Pushing vs. Towing vs. Handheld
The size of your lawn and the amount of physical labor you can handle will determine which aeration method—pushing, towing, or handheld—works best for you.
- Push aerators work best in small spaces, especially those with obstacles like playsets and trees that require a little finesse to navigate. This type of aerator most often has spikes, not hollow tines, making it better suited for lawns without compaction issues. Push and electric plug aerators are harder to find, likely because they require more effort to force the tines into the soil. If your goal is to improve compacted soil, opt for a handheld or tow-behind plug aerator.
- Handheld aerator tools come in both plug and spike varieties and are best for small lawns. A dual-handle grip (placed high on the tool to prevent back injury) and a strong foot platform allow you to step onto the tool to drive hollow tines or spikes into the soil repeatedly until the lawn is completely aerated. Aeration with handheld tools takes a little more time and physical effort, but it works. You’ll definitely get a workout.
- If you have a riding lawn mower, you probably have a large lawn. In this case, a tow-behind aerator makes perfect sense. Connect the lawn aerator to the tow hitch on the mower and quickly cover a lot of ground. For deeper penetration, tow-behind aerators come with a tray above the tines that can hold extra weight, like cinder blocks or bricks.
Lawn aerator shoes aren’t exactly shoes. They’re more like sandals that fit over your shoes with adjustable straps and solid spikes on the soles. The idea is you can aerate the lawn while you mow. The truth is, they do more harm than good. Solid spikes don’t remove soil as they penetrate it, but force it down and to the sides, increasing compaction issues.
Our Top Picks
Check out these lawn aerators that have gotten the “thumbs-up” from do-it-yourselfers like you who want a healthier, greener yard.
1. BEST FOR MOST YARDS: Yard Butler ID-6C
The Yard Butler is the most labor-intensive aerator, but it’s especially effective for small and medium-size yards with compacted soil. With this handheld aerator, you’ll walk the yard, applying pressure with your foot to sink two hollow tines into the soil. Lift the aerator and continue moving across the lawn, repeating every 4 to 6 inches.
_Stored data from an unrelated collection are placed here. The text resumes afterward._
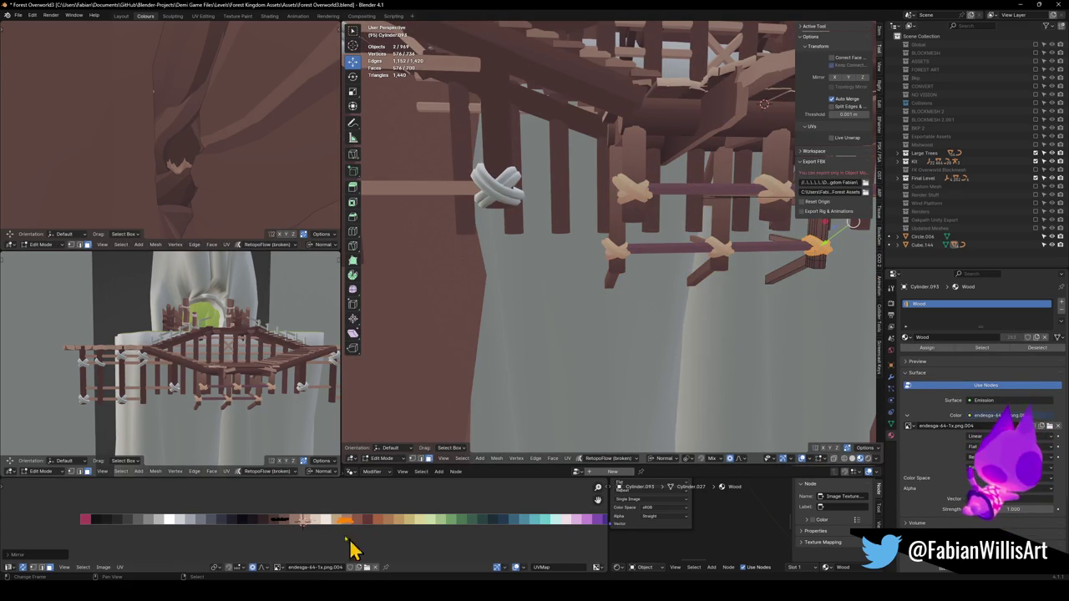
pyautogui.press('ctrl+z')
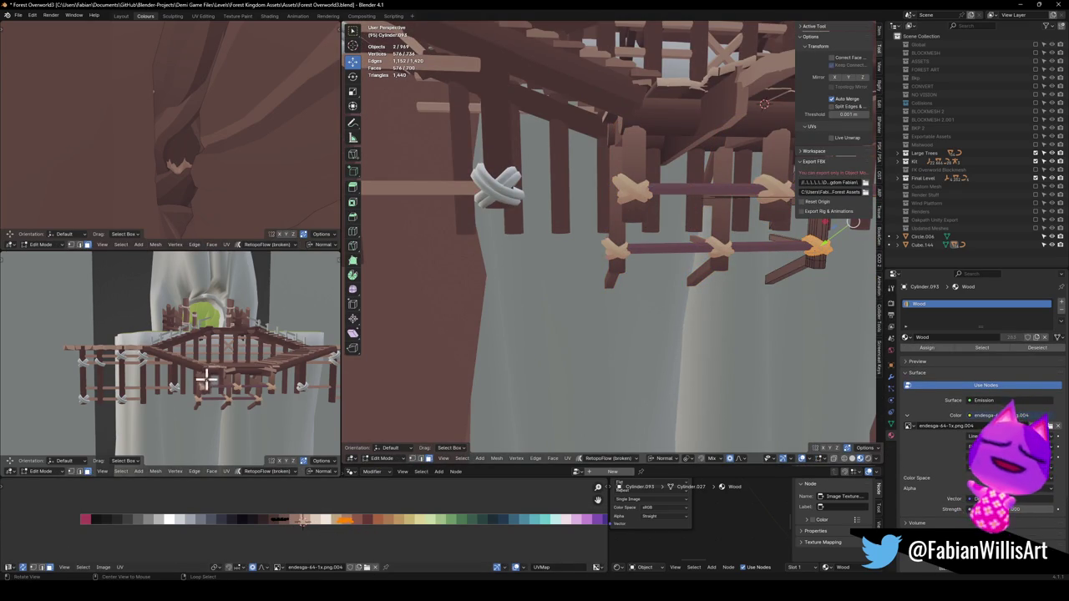
# Slide both beams' UVs horizontally to a new spot on the palette
pyautogui.press('KP_Decimal')
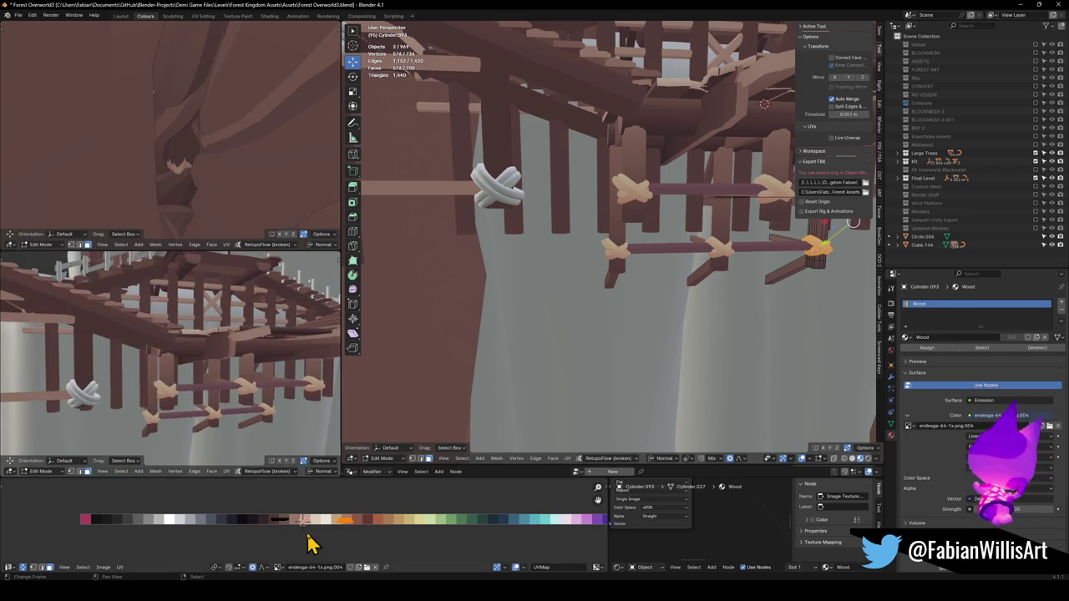
pyautogui.press('g')
pyautogui.press('x')
pyautogui.click(375, 525)
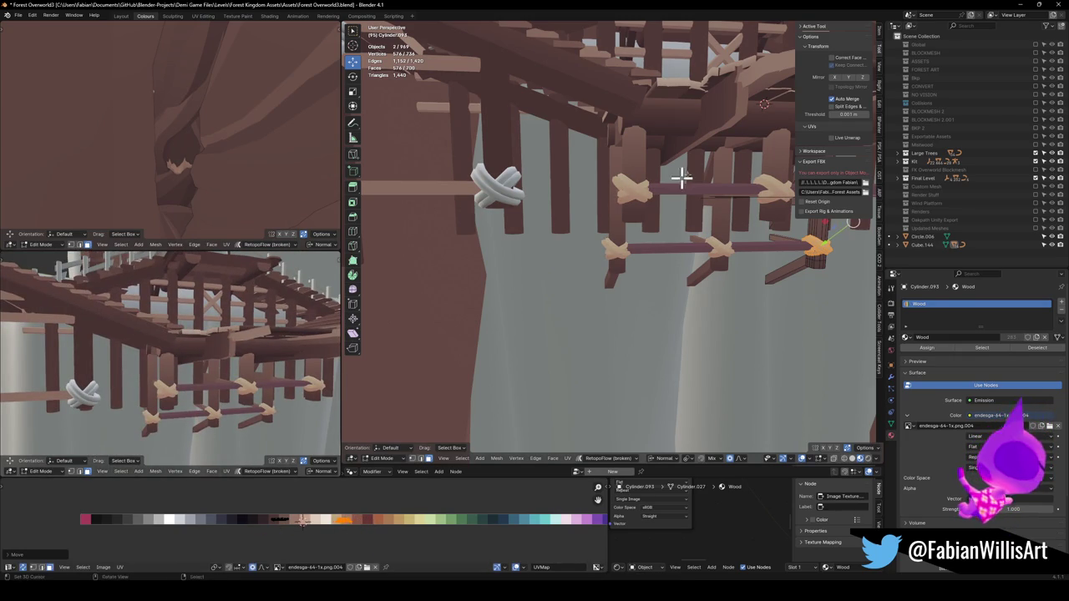
pyautogui.scroll(8, 626, 189)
The plug inside each tine is forced out as you press the tool into new soil. A dual-handle grip, sturdy construction, and a 37-inch height help reduce back and arm strain.
2. BEST FOR LARGE YARDS: Brinly PA-40BH
If you have a yard large enough to require a riding lawn mower, the Brinly PA-40BH plug aerator makes sense. Twenty-four hollow tines spread across the 40-inch wide aerator remove 3-inch plugs and make fast work of medium to large yards. A weight tray holds up to 150 extra pounds to force the tines deeper and its 10-inch tires will never go flat. The aerator connects quickly to any riding mower with a universal pin hitch. If you’ll be crossing over sidewalks and driveways with the aerator to access another part of the yard, you can raise and lower the tines with a lever to prevent damage to these surfaces, as well as the aerator.
3. BEST UPGRADE: Brinly SA-40BH
Ten steel stars on the 40-inch wide Brinly SA-40BH tow-behind spike aerator slice through soil up to a depth of 2 inches, making seeding and fertilizing more effective in loose soil. A universal hitch makes connecting the aerator to any riding lawn mower a breeze. For deeper penetration, add up to 110 pounds of weight to the tray above the rotating stars.